In tal caso non esiste una reale legislazione che regoli l’adeguamento del canone e vale ciò che firmato ad inizio locazione: il consiglio non può che essere quello di leggere attentamente il contratto per capire come comportarsi in casi di richiesta dell’aggiornamento dopo del tempo dalla variazione dell’indice Istat.

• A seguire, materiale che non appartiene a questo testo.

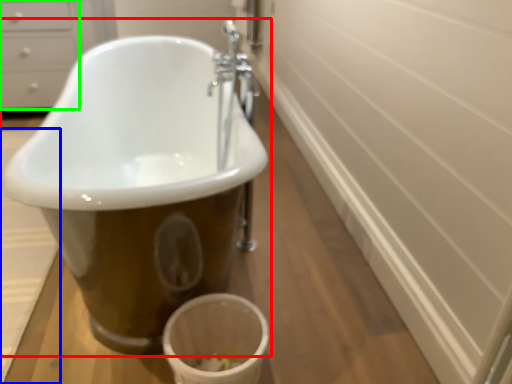
Question: Which object is positioned farthest from bathtub (highlighted by a red box)? Select from bath mat (highlighted by a blue box) and drawer (highlighted by a green box).

Choices:
 (A) bath mat
 (B) drawer

Answer: (B)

Le situazioni più tipiche in cui un locatario può incappare sono, generalmente, due:
- Se nella clausola per l’adeguamento del canone di locazione è direttamente specificato “a richiesta” del locatore, varranno le regole previste per i contratti a canone concordato (3+2 anni) sopra descritte. Dunque anche in questo caso nessun aumento sarà dovuto se non espressamente richiesto e non possono venir richiesti gli arretrati per il periodo precedente alla richiesta;
- Se il contratto contiene la formula “adeguamento automatico anche senza esplicita richiesta”, sarà allora l’inquilino a doversi informare ed adeguare i pagamenti dell’importo dovuto, aumentato o diminuito a seconda delle variazioni Istat. In caso di mancato adeguamento il proprietario in questo caso avrà diritto anche agli arretrati accumulati, ma solo nel limite dei precedenti 5 anni, poiché è prevista la prescrizione degli aumenti anteriori.
Per il marzo 2016, ad esempio, la variazione sarà del -0,3% per la variazione annuale 100% e del -0,225% per la variazione ridotta al 75%. La variazione biennale 100% si assesta sul -0,5%, mentre la variazione ridotta al 75% sarà del -0,375%. Dunque, per il mese di marzo 2016, tutta a vantaggio dell’affittuario.